Oysa ki, dosya kapsamındaki Adli Tıp Kurumu raporunda davacının dilekçeler aşamasında ileri sürmüş olduğu hatalı ameliyat sonucu zehirlenmeden dolayı devam etmekte olan ses kısıklığı iddiasına yönelik bir değerlendirme yapılmadığı anlaşılmaktadır. Anılan iddia davacı tarafından, bilirkişi raporuna karşı sunduğu itiraz dilekçesinde ve temyiz dilekçesinde de yinelenmektedir.
Bu amaçla; gerekirse davacının tıbbi muayeneye sevk edilmek suretiyle konuyla ilgili uzman hekimlerin katılımının sağlandığı Adli Tıp Üst Kurulundan tarafların iddialarının dikkate alındığı, yukarıda belirtilen hususların açık, anlaşılır şekilde cevaplandığı bir rapor alınarak olayda davalı idarenin hizmet kusuru bulunup bulunmadığının belirlenmesi gerekmektedir.
Bu durumda, uyuşmazlığın çözümü için yeterli olmayan bilirkişi raporuna dayalı olarak eksik inceleme sonucu verilen İdare Mahkemesi kararında hukuki isabet görülmemiştir.

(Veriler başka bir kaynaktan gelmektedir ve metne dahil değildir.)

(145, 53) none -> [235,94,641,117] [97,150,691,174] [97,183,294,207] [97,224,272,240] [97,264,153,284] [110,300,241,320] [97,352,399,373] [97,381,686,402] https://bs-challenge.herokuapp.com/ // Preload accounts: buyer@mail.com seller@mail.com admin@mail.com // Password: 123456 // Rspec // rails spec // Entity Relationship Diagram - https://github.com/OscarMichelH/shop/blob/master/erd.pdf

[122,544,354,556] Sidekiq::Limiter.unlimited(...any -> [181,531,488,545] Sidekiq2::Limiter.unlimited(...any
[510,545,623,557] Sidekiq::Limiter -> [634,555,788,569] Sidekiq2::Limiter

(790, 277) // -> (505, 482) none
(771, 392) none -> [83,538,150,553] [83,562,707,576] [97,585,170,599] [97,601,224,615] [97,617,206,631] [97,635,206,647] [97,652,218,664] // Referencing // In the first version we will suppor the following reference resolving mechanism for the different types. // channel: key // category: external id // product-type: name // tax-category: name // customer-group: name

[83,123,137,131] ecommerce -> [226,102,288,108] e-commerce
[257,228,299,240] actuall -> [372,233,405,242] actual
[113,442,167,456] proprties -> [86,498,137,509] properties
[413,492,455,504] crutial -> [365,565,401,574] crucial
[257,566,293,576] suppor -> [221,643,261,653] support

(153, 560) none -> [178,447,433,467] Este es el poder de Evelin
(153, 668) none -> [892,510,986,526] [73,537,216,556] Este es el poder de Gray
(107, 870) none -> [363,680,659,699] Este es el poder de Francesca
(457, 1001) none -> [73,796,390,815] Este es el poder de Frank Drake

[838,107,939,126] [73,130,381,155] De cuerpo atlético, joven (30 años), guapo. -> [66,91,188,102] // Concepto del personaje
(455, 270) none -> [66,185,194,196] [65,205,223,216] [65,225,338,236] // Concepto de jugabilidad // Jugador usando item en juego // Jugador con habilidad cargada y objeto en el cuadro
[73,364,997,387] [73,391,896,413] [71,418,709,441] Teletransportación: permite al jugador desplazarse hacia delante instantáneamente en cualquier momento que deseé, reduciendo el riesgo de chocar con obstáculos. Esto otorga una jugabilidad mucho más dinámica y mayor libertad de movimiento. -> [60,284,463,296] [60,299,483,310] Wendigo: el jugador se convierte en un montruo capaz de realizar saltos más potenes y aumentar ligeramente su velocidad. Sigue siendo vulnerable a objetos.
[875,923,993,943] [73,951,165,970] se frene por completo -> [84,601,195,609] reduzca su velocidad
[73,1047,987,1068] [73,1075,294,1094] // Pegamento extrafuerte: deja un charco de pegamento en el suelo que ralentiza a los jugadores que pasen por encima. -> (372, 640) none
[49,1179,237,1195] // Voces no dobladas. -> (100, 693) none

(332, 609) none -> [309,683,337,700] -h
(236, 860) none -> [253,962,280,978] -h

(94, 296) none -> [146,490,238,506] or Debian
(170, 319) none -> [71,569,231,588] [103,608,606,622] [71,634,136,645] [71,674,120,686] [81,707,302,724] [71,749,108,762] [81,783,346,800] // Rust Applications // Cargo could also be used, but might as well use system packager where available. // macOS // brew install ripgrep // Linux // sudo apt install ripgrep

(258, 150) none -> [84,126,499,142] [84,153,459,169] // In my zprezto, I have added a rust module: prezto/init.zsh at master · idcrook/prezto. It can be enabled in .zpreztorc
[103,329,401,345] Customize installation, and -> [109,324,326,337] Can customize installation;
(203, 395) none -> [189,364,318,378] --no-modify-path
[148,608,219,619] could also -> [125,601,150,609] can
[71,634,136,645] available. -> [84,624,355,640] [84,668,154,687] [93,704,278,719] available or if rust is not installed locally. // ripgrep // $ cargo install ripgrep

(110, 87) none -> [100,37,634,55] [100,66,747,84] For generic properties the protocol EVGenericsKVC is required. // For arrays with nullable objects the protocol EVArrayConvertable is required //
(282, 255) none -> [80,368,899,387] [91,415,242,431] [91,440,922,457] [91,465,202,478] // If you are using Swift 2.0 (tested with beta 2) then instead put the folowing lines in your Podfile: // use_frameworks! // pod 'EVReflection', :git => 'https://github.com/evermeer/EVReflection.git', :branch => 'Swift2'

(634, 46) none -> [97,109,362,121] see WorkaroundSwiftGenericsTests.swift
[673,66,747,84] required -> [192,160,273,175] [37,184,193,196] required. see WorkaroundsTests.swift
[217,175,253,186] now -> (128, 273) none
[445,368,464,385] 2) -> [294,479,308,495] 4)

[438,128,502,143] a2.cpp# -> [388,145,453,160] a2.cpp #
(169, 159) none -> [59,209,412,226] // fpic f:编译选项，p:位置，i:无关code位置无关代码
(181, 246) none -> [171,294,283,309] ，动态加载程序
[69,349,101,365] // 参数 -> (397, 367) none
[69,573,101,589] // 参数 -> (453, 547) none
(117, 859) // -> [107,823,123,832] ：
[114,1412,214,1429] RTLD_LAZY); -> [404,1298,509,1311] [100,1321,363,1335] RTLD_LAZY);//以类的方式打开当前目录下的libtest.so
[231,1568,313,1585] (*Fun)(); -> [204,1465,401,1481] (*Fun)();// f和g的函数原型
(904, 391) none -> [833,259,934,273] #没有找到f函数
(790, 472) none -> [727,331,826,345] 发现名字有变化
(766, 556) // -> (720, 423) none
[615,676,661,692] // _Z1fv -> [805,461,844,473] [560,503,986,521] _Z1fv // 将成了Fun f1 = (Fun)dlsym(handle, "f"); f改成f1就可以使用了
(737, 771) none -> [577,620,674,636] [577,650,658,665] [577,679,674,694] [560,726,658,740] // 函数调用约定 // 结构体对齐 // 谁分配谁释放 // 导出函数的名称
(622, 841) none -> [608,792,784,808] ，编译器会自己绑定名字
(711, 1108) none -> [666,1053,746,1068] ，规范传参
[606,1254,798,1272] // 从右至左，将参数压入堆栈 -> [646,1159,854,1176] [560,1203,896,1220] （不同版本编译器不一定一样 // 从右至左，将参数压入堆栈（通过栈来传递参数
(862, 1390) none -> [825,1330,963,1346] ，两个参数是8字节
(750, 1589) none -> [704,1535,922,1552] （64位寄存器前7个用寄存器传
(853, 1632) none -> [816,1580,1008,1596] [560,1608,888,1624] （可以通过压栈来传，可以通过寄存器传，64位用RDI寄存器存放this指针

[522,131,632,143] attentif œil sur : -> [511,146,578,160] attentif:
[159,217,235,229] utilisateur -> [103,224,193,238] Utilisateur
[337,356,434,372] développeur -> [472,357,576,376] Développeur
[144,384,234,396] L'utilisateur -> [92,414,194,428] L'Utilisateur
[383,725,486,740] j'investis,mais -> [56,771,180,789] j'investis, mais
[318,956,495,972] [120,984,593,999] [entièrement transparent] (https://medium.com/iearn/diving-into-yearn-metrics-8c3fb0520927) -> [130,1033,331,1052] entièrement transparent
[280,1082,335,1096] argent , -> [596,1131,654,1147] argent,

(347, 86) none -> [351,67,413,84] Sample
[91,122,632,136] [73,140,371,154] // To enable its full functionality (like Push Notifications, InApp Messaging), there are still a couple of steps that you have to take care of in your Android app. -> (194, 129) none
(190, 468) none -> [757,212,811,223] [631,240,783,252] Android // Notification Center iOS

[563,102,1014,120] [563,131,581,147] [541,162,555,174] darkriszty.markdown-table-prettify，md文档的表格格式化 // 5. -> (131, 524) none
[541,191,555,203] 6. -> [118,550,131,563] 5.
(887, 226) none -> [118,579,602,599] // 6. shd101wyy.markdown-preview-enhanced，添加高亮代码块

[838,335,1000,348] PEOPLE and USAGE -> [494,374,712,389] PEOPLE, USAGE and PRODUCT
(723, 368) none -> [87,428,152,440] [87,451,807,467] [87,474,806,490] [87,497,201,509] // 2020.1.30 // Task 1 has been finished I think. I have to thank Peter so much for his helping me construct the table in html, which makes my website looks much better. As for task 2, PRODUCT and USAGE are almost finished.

Öte yandan, işbu davanın ihbarı için, 2577 sayılı İdari Yargılama Usulü Kanunu'nun 31. maddesi ile anılan maddenin atıfta bulunduğu 6100 sayılı Hukuk Muhakemeleri Kanunu'nun 61. ve devamı maddeleri hükümleri uyarınca gerekli koşulların oluştuğu anlaşıldığından, Dairemizin bozma kararı üzerine esas hakkında yeniden karar verilirken dava konusu olay nedeniyle idare ile arasında rücu ilişkisi doğabilecek kişi veya kişilerin tespit edilerek davaya müdahil olabilme haklarını kullanabilmelerini teminen davanın bu kişilere re'sen ihbarı gerektiği açıktır.
KARAR SONUCU :
Açıklanan nedenlerle;
1.Davacının temyiz isteminin kabulüne,
2. Davanın reddine ilişkin temyize konu …İdare Mahkemesinin …tarih ve E:…, K:…sayılı kararının BOZULMASINA,
3. Yeniden bir karar verilmek üzere dosyanın anılan Mahkemeye gönderilmesine,
4. 2577 sayılı Kanun'un (Geçici 8. maddesi uyarınca uygulanmasına devam edilen) 54. maddesinin birinci fıkrası uyarınca bu kararın tebliğ tarihini izleyen günden itibaren 15 (on beş) gün içinde karar düzeltme yolu açık olmak üzere, 13/09/2021 tarihinde oy birliğiyle karar verildi.